** Data for processing **
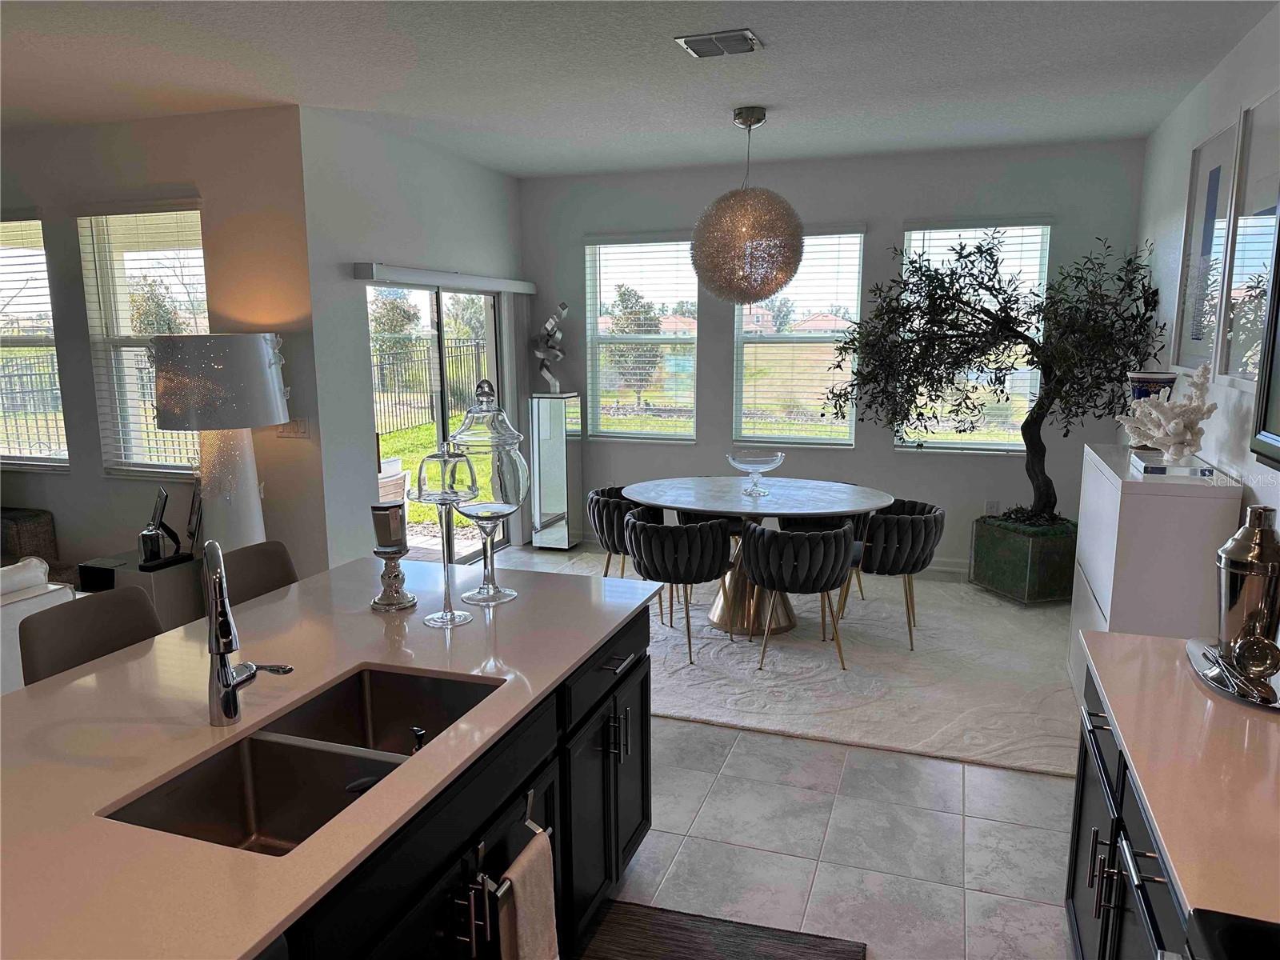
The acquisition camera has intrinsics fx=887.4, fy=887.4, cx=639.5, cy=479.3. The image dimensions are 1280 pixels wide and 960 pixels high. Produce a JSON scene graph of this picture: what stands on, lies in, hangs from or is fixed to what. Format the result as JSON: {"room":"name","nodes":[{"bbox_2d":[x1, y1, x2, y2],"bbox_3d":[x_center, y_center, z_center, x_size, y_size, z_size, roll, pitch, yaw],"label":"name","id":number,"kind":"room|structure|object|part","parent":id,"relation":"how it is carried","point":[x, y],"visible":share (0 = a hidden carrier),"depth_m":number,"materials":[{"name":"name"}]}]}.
{"room":"dining room","nodes":[
{"label":"dining room","id":0,"kind":"room"},
{"bbox_2d":[0,105,321,583],"bbox_3d":[-4.094,-0.680,5.764,4.863,2.876,0.174,3,10,19],"label":"left wall","id":1,"kind":"structure","parent":0,"point":[94,480],"depth_m":5.04,"materials":[{"name":"paint"}]},
{"bbox_2d":[0,212,68,471],"bbox_3d":[-4.040,-0.852,5.652,1.003,1.623,0.143,3,10,19],"label":"window","id":2,"kind":"structure","parent":1,"relation":"in","point":[38,251],"depth_m":5.62,"materials":[{"name":"glass"}]},
{"bbox_2d":[76,204,209,476],"bbox_3d":[-2.857,-0.809,5.249,0.932,1.592,0.120,3,10,19],"label":"window","id":3,"kind":"structure","parent":1,"relation":"in","point":[205,302],"depth_m":5.27,"materials":[{"name":"white glass"}]},
{"bbox_2d":[275,417,310,438],"bbox_3d":[-1.945,-0.292,4.954,0.196,0.116,0.014,3,10,19],"label":"light switch","id":4,"kind":"object","parent":1,"relation":"attached to","point":[300,426],"visible":0.85,"depth_m":4.95,"materials":[{"name":"plastic"}]},
{"bbox_2d":[298,109,527,576],"bbox_3d":[-1.368,-0.754,6.109,0.172,2.881,2.481,3,10,19],"label":"sliding door wall","id":5,"kind":"structure","parent":0,"point":[491,176],"depth_m":5.18,"materials":[{"name":"white paint"}]},
{"bbox_2d":[367,276,510,562],"bbox_3d":[-1.403,-0.356,6.236,0.109,2.023,1.740,3,10,19],"label":"sliding glass door","id":6,"kind":"structure","parent":5,"relation":"in","point":[489,299],"depth_m":6.14,"materials":[{"name":"glass"}]},
{"bbox_2d":[352,262,538,293],"bbox_3d":[-1.248,-1.369,6.096,0.109,0.095,2.107,3,10,19],"label":"blind valance","id":7,"kind":"object","parent":5,"relation":"attached to","point":[422,275],"visible":0.98,"depth_m":5.72,"materials":[{"name":"white"}]},
{"bbox_2d":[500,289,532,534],"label":"vertical blind","id":8,"kind":"object","parent":7,"relation":"hanging from","point":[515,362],"visible":0.73,"depth_m":6.83,"materials":[{"name":"grey fabric"}]},
{"bbox_2d":[0,0,1277,178],"bbox_3d":[-1.754,-1.605,2.302,7.799,0.112,9.228,3,10,19],"label":"ceiling","id":9,"kind":"structure","parent":0,"point":[655,52],"depth_m":4.00,"materials":[{"name":"white paint"}]},
{"bbox_2d":[673,28,762,58],"bbox_3d":[0.330,-1.784,3.635,0.317,0.021,0.244,3,10,19],"label":"ceiling vent","id":10,"kind":"object","parent":9,"relation":"attached to","point":[743,34],"visible":0.99,"depth_m":3.61,"materials":[{"name":"metal"}]},
{"bbox_2d":[690,107,804,306],"bbox_3d":[0.591,-1.480,4.886,0.648,1.041,0.649,3,10,19],"label":"pendant lamp","id":11,"kind":"object","parent":9,"relation":"hanging from","point":[767,294],"visible":1,"depth_m":4.71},
{"bbox_2d":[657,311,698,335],"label":"house","id":12,"kind":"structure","parent":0,"point":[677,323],"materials":[{"name":"orange tile"}]},
{"bbox_2d":[440,539,1079,959],"bbox_3d":[-1.621,1.298,2.951,7.342,0.103,9.528,3,10,19],"label":"floor","id":13,"kind":"structure","parent":0,"point":[979,786],"depth_m":3.03,"materials":[{"name":"tile"}]},
{"bbox_2d":[0,507,58,567],"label":"armchair","id":14,"kind":"object","parent":13,"relation":"on","point":[38,514],"visible":0.54,"depth_m":5.48,"materials":[{"name":"brown wicker"}]},
{"bbox_2d":[0,556,75,695],"bbox_3d":[-3.168,0.844,2.895,0.948,0.849,2.264,3,10,19],"label":"sofa","id":15,"kind":"object","parent":13,"relation":"on","point":[38,574],"visible":0.33,"depth_m":3.54,"materials":[{"name":"white fabric"}]},
{"bbox_2d":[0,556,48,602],"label":"white pillow","id":16,"kind":"object","parent":15,"relation":"on","point":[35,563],"visible":0.8,"depth_m":3.61,"materials":[{"name":"white fabric"}]},
{"bbox_2d":[17,585,164,685],"bbox_3d":[-1.376,0.819,2.491,0.490,0.969,0.452,3,10,19],"label":"bar stool","id":17,"kind":"object","parent":13,"relation":"on","point":[152,622],"visible":0.29,"depth_m":2.46,"materials":[{"name":"fabric"}]},
{"bbox_2d":[78,550,207,627],"bbox_3d":[-2.670,0.671,4.937,0.520,0.469,0.487,3,10,19],"label":"side table","id":18,"kind":"object","parent":13,"relation":"on","point":[170,571],"visible":0.32,"depth_m":4.73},
{"bbox_2d":[138,486,191,569],"bbox_3d":[-2.534,0.249,4.706,0.211,0.397,0.228,3,10,19],"label":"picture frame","id":19,"kind":"object","parent":18,"relation":"on","point":[162,509],"visible":0.99,"depth_m":4.68,"materials":[{"name":"black"}]},
{"bbox_2d":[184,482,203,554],"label":"picture frame","id":20,"kind":"object","parent":18,"relation":"on","point":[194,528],"visible":0.9,"depth_m":4.82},
{"bbox_2d":[151,332,290,551],"bbox_3d":[-2.097,0.093,4.563,0.613,1.669,0.608,3,10,19],"label":"lamp","id":21,"kind":"object","parent":13,"relation":"on","point":[279,407],"visible":0.88,"depth_m":4.31,"materials":[{"name":"white"}]},
{"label":"lamp shade","id":22,"kind":"part","parent":21,"relation":"part of","materials":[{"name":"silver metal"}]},
{"bbox_2d":[220,540,299,606],"bbox_3d":[-1.200,0.733,3.078,0.498,0.974,0.458,3,10,19],"label":"bar stool","id":23,"kind":"object","parent":13,"relation":"on","point":[269,558],"visible":0.18,"depth_m":3.11,"materials":[{"name":"fabric"}]},
{"bbox_2d":[268,600,651,959],"bbox_3d":[-0.821,1.008,1.680,0.987,0.862,2.769,3,10,19],"label":"kitchen island","id":24,"kind":"object","parent":13,"relation":"on","point":[645,633],"visible":0.35,"depth_m":1.98,"materials":[{"name":"black"}]},
{"bbox_2d":[0,556,656,959],"bbox_3d":[-0.924,0.514,1.916,1.267,0.032,2.504,3,10,19],"label":"island countertop","id":25,"kind":"structure","parent":24,"relation":"on","point":[150,773],"depth_m":1.76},
{"bbox_2d":[203,538,295,730],"bbox_3d":[-0.798,0.310,1.820,0.199,0.386,0.205,3,10,19],"label":"faucet","id":26,"kind":"object","parent":25,"relation":"on","point":[226,674],"visible":0.99,"depth_m":1.79,"materials":[{"name":"silver metal"}]},
{"bbox_2d":[99,664,502,855],"bbox_3d":[-0.607,0.636,1.790,0.450,0.185,0.801,3,10,19],"label":"double sink","id":27,"kind":"object","parent":25,"relation":"in","point":[263,829],"visible":0.57,"depth_m":1.83,"materials":[{"name":"brown metal"}]},
{"bbox_2d":[408,725,427,753],"bbox_3d":[-0.469,0.593,1.875,0.063,0.141,0.053,3,10,19],"label":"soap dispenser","id":28,"kind":"object","parent":27,"relation":"in","point":[420,738],"visible":0.43,"depth_m":1.85,"materials":[{"name":"black"}]},
{"bbox_2d":[369,501,415,611],"bbox_3d":[-0.727,0.218,2.593,0.123,0.307,0.123,3,10,19],"label":"candle holder","id":29,"kind":"object","parent":25,"relation":"on","point":[393,552],"visible":0.99,"depth_m":2.56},
{"bbox_2d":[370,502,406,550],"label":"candle","id":30,"kind":"object","parent":29,"relation":"on","point":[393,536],"visible":0.99,"depth_m":2.48,"materials":[{"name":"wax"}]},
{"bbox_2d":[414,448,480,625],"bbox_3d":[-0.532,0.148,2.464,0.188,0.494,0.190,3,10,19],"label":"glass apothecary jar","id":31,"kind":"object","parent":25,"relation":"on","point":[443,482],"visible":1,"depth_m":2.41,"materials":[{"name":"clear glass"}]},
{"bbox_2d":[448,379,527,603],"bbox_3d":[-0.452,0.029,2.619,0.237,0.652,0.239,3,10,19],"label":"glass apothecary jar","id":32,"kind":"object","parent":25,"relation":"on","point":[470,418],"visible":0.95,"depth_m":2.53,"materials":[{"name":"clear glass"}]},
{"bbox_2d":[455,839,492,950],"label":"cabinet handle","id":33,"kind":"object","parent":24,"relation":"attached to","point":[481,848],"visible":0.97,"depth_m":1.70,"materials":[{"name":"metal"}]},
{"bbox_2d":[485,789,552,898],"bbox_3d":[-0.255,0.740,1.812,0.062,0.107,0.252,3,10,19],"label":"towel bar","id":34,"kind":"object","parent":24,"relation":"attached to","point":[531,794],"visible":0.67,"depth_m":1.73,"materials":[{"name":"silver metal"}]},
{"bbox_2d":[495,830,559,959],"bbox_3d":[-0.225,0.946,1.812,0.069,0.380,0.194,3,10,19],"label":"hand towel","id":35,"kind":"object","parent":34,"relation":"hanging from","point":[523,918],"visible":1,"depth_m":1.77,"materials":[{"name":"fabric"}]},
{"bbox_2d":[529,392,582,549],"bbox_3d":[-0.652,-0.065,6.959,0.318,1.195,0.317,3,10,19],"label":"pedestal","id":36,"kind":"object","parent":13,"relation":"on","point":[566,538],"visible":0.98,"depth_m":6.83,"materials":[{"name":"mirror"}]},
{"bbox_2d":[532,300,571,393],"bbox_3d":[-0.686,-1.026,6.866,0.239,0.722,0.372,-7,12,-36],"label":"sculpture","id":37,"kind":"object","parent":36,"relation":"on","point":[562,307],"visible":0.98,"depth_m":6.83,"materials":[{"name":"silver metal"}]},
{"bbox_2d":[572,900,867,959],"bbox_3d":[-0.017,1.444,1.743,0.743,0.013,1.888,3,10,19],"label":"kitchen mat","id":38,"kind":"object","parent":13,"relation":"on","point":[782,945],"visible":0.99,"depth_m":2.52,"materials":[{"name":"brown carpet"}]},
{"bbox_2d":[495,548,1079,775],"bbox_3d":[0.712,0.819,5.318,3.704,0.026,2.924,3,10,19],"label":"area rug","id":39,"kind":"object","parent":13,"relation":"on","point":[857,625],"visible":0.6,"depth_m":4.45,"materials":[{"name":"beige carpet"}]},
{"bbox_2d":[587,484,666,581],"bbox_3d":[-0.054,0.427,5.431,0.552,0.722,0.565,3,10,19],"label":"dining chair","id":40,"kind":"object","parent":39,"relation":"on","point":[602,496],"visible":0.59,"depth_m":5.22,"materials":[{"name":"grey fabric"}]},
{"bbox_2d":[624,513,732,663],"bbox_3d":[0.207,0.542,4.758,0.581,0.720,0.567,3,10,19],"label":"dining chair","id":41,"kind":"object","parent":39,"relation":"on","point":[666,571],"visible":0.99,"depth_m":4.52,"materials":[{"name":"grey fabric"}]},
{"bbox_2d":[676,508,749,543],"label":"chair","id":42,"kind":"object","parent":39,"relation":"on","point":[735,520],"visible":0.17,"depth_m":5.76,"materials":[{"name":"fabric"}]},
{"bbox_2d":[622,475,892,635],"bbox_3d":[0.667,0.452,5.199,1.567,0.753,1.167,3,10,19],"label":"dining table","id":43,"kind":"object","parent":39,"relation":"on","point":[778,501],"visible":0.81,"depth_m":5.06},
{"bbox_2d":[725,449,786,494],"bbox_3d":[0.665,-0.035,5.149,0.352,0.225,0.358,3,10,19],"label":"glass bowl","id":44,"kind":"object","parent":43,"relation":"on","point":[778,461],"visible":1,"depth_m":5.11,"materials":[{"name":"clear glass"}]},
{"bbox_2d":[740,519,859,673],"bbox_3d":[0.829,0.565,4.609,0.585,0.722,0.562,3,10,19],"label":"dining chair","id":45,"kind":"object","parent":39,"relation":"on","point":[806,544],"visible":1,"depth_m":4.38,"materials":[{"name":"fabric"}]},
{"bbox_2d":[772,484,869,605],"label":"chair","id":46,"kind":"object","parent":39,"relation":"on","point":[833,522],"visible":0.3,"depth_m":5.53,"materials":[{"name":"fabric"}]},
{"bbox_2d":[839,498,945,651],"bbox_3d":[1.395,0.504,4.956,0.561,0.728,0.573,3,10,19],"label":"dining chair","id":47,"kind":"object","parent":39,"relation":"on","point":[918,558],"visible":0.85,"depth_m":4.72,"materials":[{"name":"grey fabric"}]},
{"bbox_2d":[968,512,1079,604],"bbox_3d":[2.520,0.503,5.753,0.506,0.452,0.579,-3,10,-18],"label":"planter","id":48,"kind":"object","parent":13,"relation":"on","point":[1000,587],"visible":0.83,"depth_m":5.50,"materials":[{"name":"green"}]},
{"bbox_2d":[824,223,1171,522],"bbox_3d":[2.081,-0.637,5.458,1.872,1.889,1.480,3,10,19],"label":"olive tree","id":49,"kind":"object","parent":48,"relation":"in","point":[913,262],"visible":0.93,"depth_m":5.29,"materials":[{"name":"plant"}]},
{"bbox_2d":[1064,664,1195,959],"bbox_3d":[1.185,1.022,1.619,0.631,0.875,1.738,3,10,19],"label":"base cabinet","id":50,"kind":"object","parent":13,"relation":"on","point":[1095,905],"visible":0.34,"depth_m":1.94,"materials":[{"name":"black"}]},
{"bbox_2d":[1073,628,1279,931],"bbox_3d":[1.260,0.573,1.502,0.676,0.034,1.846,3,10,19],"label":"countertop","id":51,"kind":"structure","parent":50,"relation":"on","point":[1226,706],"depth_m":1.64,"materials":[{"name":"beige stone"}]},
{"bbox_2d":[1184,636,1279,711],"bbox_3d":[1.443,0.451,2.033,0.314,0.026,0.477,3,10,19],"label":"tray","id":52,"kind":"object","parent":51,"relation":"on","point":[1191,644],"visible":0.63,"depth_m":2.01,"materials":[{"name":"silver metal"}]},
{"bbox_2d":[1215,504,1279,669],"bbox_3d":[1.438,0.246,2.087,0.151,0.371,0.150,3,10,19],"label":"cocktail shaker","id":53,"kind":"object","parent":52,"relation":"on","point":[1273,538],"visible":0.93,"depth_m":2.05,"materials":[{"name":"silver metal"}]},
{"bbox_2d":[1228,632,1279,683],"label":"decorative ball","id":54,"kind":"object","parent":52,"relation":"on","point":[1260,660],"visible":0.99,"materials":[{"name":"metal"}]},
{"bbox_2d":[1068,444,1242,695],"bbox_3d":[2.166,0.487,3.885,0.413,1.136,1.086,3,10,19],"label":"white cabinet","id":55,"kind":"object","parent":13,"relation":"on","point":[1191,498],"visible":0.55,"depth_m":3.39,"materials":[{"name":"white paint"}]},
{"bbox_2d":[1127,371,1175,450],"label":"blue vase","id":56,"kind":"object","parent":55,"relation":"on","point":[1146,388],"visible":0.43,"depth_m":4.02,"materials":[{"name":"blue ceramic"}]},
{"bbox_2d":[1129,449,1217,477],"bbox_3d":[2.118,-0.065,3.553,0.244,0.040,0.370,3,10,19],"label":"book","id":57,"kind":"object","parent":55,"relation":"on","point":[1206,471],"visible":0.7,"depth_m":3.42,"materials":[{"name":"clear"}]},
{"bbox_2d":[1119,364,1219,468],"bbox_3d":[2.106,-0.258,3.534,0.330,0.394,0.443,-2,10,-9],"label":"coral sculpture","id":58,"kind":"object","parent":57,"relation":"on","point":[1156,434],"visible":0.99,"depth_m":3.48,"materials":[{"name":"white"}]},
{"bbox_2d":[1178,908,1279,959],"bbox_3d":[0.889,1.074,0.848,0.700,1.098,0.775,3,10,19],"label":"stove","id":59,"kind":"object","parent":13,"relation":"on","point":[1238,934],"visible":0.98,"depth_m":1.16,"materials":[{"name":"black"}]},
{"bbox_2d":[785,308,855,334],"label":"house","id":60,"kind":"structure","parent":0,"point":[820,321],"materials":[{"name":"orange tile"}]},
{"bbox_2d":[519,136,1150,574],"bbox_3d":[1.147,-0.844,6.536,4.440,2.873,0.164,3,10,19],"label":"back wall","id":61,"kind":"structure","parent":0,"point":[899,208],"depth_m":6.29,"materials":[{"name":"grey paint"}]},
{"bbox_2d":[584,232,699,439],"bbox_3d":[0.022,-1.085,6.906,0.924,1.589,0.138,3,10,19],"label":"window","id":62,"kind":"structure","parent":61,"relation":"in","point":[618,337],"depth_m":6.91,"materials":[{"name":"glass"}]},
{"bbox_2d":[729,225,863,446],"bbox_3d":[1.147,-1.039,6.544,0.953,1.574,0.135,3,10,19],"label":"window","id":63,"kind":"structure","parent":61,"relation":"in","point":[740,380],"depth_m":6.55,"materials":[{"name":"glass"}]},
{"bbox_2d":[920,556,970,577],"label":"baseboard","id":64,"kind":"structure","parent":61,"relation":"attached to","point":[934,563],"depth_m":6.29,"materials":[{"name":"white paint"}]},
{"bbox_2d":[900,216,1054,451],"bbox_3d":[2.295,-0.981,6.167,0.976,1.612,0.129,3,10,19],"label":"window","id":65,"kind":"structure","parent":61,"relation":"in","point":[915,235],"depth_m":6.18,"materials":[{"name":"glass"}]},
{"bbox_2d":[984,499,999,515],"bbox_3d":[2.461,0.207,6.195,0.076,0.122,0.009,3,10,19],"label":"wall socket","id":66,"kind":"object","parent":61,"relation":"attached to","point":[990,506],"visible":0.85,"depth_m":6.19,"materials":[{"name":"white plastic"}]},
{"bbox_2d":[1132,4,1279,560],"bbox_3d":[1.803,0.008,1.739,0.161,2.896,8.487,3,10,19],"label":"right wall","id":67,"kind":"structure","parent":0,"point":[1180,111],"depth_m":4.05,"materials":[{"name":"white paint"}]},
{"bbox_2d":[1172,117,1242,375],"bbox_3d":[2.571,-1.020,4.032,0.033,1.077,0.732,3,10,19],"label":"framed picture","id":68,"kind":"object","parent":67,"relation":"attached to","point":[1220,154],"visible":0.92,"depth_m":4.06},
{"bbox_2d":[1217,87,1279,385],"bbox_3d":[2.290,-0.868,3.239,0.037,1.076,0.790,3,10,19],"label":"framed picture","id":69,"kind":"object","parent":67,"relation":"attached to","point":[1241,224],"visible":0.96,"depth_m":3.43},
{"bbox_2d":[1251,218,1279,467],"bbox_3d":[1.345,-0.457,1.367,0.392,1.034,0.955,3,10,19],"label":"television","id":70,"kind":"object","parent":67,"relation":"attached to","point":[1278,299],"visible":1,"depth_m":1.84,"materials":[{"name":"black"}]},
{"label":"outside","id":71,"kind":"structure","parent":0,"visible":0},
{"label":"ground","id":72,"kind":"structure","parent":71,"visible":0},
{"bbox_2d":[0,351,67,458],"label":"fence","id":73,"kind":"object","parent":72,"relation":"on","point":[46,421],"visible":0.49,"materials":[{"name":"black metal"}]},
{"bbox_2d":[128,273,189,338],"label":"tree","id":74,"kind":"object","parent":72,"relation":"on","point":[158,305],"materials":[{"name":"green plant"}]},
{"bbox_2d":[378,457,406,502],"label":"outdoor chair","id":75,"kind":"object","parent":72,"relation":"on","point":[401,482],"visible":0.35,"depth_m":7.63,"materials":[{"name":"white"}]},
{"bbox_2d":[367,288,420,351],"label":"tree","id":76,"kind":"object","parent":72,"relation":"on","point":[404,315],"visible":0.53,"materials":[{"name":"green plant"}]},
{"bbox_2d":[370,337,489,434],"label":"fence","id":77,"kind":"object","parent":72,"relation":"on","point":[475,345],"visible":0.47,"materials":[{"name":"black metal"}]},
{"bbox_2d":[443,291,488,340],"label":"tree","id":78,"kind":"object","parent":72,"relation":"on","point":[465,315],"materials":[{"name":"green plant"}]},
{"bbox_2d":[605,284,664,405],"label":"tree","id":79,"kind":"object","parent":72,"relation":"on","point":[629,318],"visible":0.7,"materials":[{"name":"plant"}]}
]}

** Problem requirements **
Copy all lines from the listing that contain "house".

** The completed task **
{"bbox_2d":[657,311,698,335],"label":"house","id":12,"kind":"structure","parent":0,"point":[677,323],"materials":[{"name":"orange tile"}]},
{"bbox_2d":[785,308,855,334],"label":"house","id":60,"kind":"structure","parent":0,"point":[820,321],"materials":[{"name":"orange tile"}]},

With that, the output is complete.